The predictive performance of the risk score and other clinicopathological parameters. (A, B) Validation of the risk score as an independent prognostic factor using univariate Cox analysis and multivariate Cox analysis in E-MTAB-6134 cohort and TCGA cohort. (C) ROC curves indicate the difference in AUC between clinical pathological features.

Figure 6

The survival outcomes of PDAC cancer patients in different risk groups. (A) Correlation between risk score and clinicopathological parameters. (B) Stratified analysis of the E-MTAB-6134 cohort.
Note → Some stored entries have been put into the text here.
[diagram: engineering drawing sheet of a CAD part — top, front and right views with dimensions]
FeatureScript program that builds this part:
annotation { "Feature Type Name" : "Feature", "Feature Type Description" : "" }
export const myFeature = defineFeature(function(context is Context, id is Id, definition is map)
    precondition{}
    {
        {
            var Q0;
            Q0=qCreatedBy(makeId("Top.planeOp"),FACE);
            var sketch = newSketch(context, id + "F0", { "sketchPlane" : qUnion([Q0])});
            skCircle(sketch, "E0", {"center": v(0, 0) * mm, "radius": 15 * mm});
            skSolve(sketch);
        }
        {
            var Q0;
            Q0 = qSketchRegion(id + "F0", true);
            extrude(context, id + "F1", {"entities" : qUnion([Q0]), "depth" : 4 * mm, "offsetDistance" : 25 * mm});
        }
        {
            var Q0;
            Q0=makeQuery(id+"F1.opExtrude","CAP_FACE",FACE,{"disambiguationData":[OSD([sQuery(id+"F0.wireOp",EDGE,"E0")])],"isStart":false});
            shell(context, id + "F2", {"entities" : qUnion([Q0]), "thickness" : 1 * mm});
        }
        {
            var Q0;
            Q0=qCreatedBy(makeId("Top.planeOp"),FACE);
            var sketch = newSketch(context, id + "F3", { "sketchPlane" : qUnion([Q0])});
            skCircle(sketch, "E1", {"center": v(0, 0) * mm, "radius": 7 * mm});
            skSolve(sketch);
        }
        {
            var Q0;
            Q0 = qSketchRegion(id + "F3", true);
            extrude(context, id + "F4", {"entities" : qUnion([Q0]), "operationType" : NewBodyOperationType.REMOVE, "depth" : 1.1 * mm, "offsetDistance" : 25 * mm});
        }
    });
The survival outcomes of PDAC cancer patients with different risk scores in subgroups based on clinicopathological parameters.

Figure 7

Nomogram for predicting 1-,2-, and 3-year OS. (A, B) Construction of a nomogram based on risk scores and other clinical factors. (C, D) The predictive accuracy of the nomogram verified by calibration curves. (E, F) DCA curves were used to compare the net survival benefit of the nomogram, risk score, and clinical parameters.

Figure 8

GSEA functional pathway analysis. (A, B) Top enriched biological pathways in high- and low-risk group patients.

Figure 9

Analysis of immune cell infiltration and immune checkpoint genes. (A, B) Comparison of immune cells and immune-related pathways between the high- and low-risk groups. (C) Expression of immune checkpoint genes (PDCD1 and CD274) and the DNA mismatch repair gene MLH1 between the high- and low-risk groups. (D) The correlation between the risk score and the expression of PDCD1, CD274, and MLH1. *P<0.05, **P<0.01 and ***P<0.001.

Figure 10

Drug sensitivity analysis. (A) Risk scores of pancreatic cancer cell lines. (B) Drug sensitivity values of floxuridine from the PRISM repurposing secondary screen of all pancreatic cancer cell lines.

Figure 11

Cell proliferation assay. (A) Real-time RT‒PCR analysis of the mRNA levels of PDIA6, ZBTB17, ATF3, and SLC1A4 in the indicated cells. (B) Cell viability assay of the indicated cells treated with floxuridine. *P<0.05, **P<0.01. and ns=not significantly different (p > 0.05).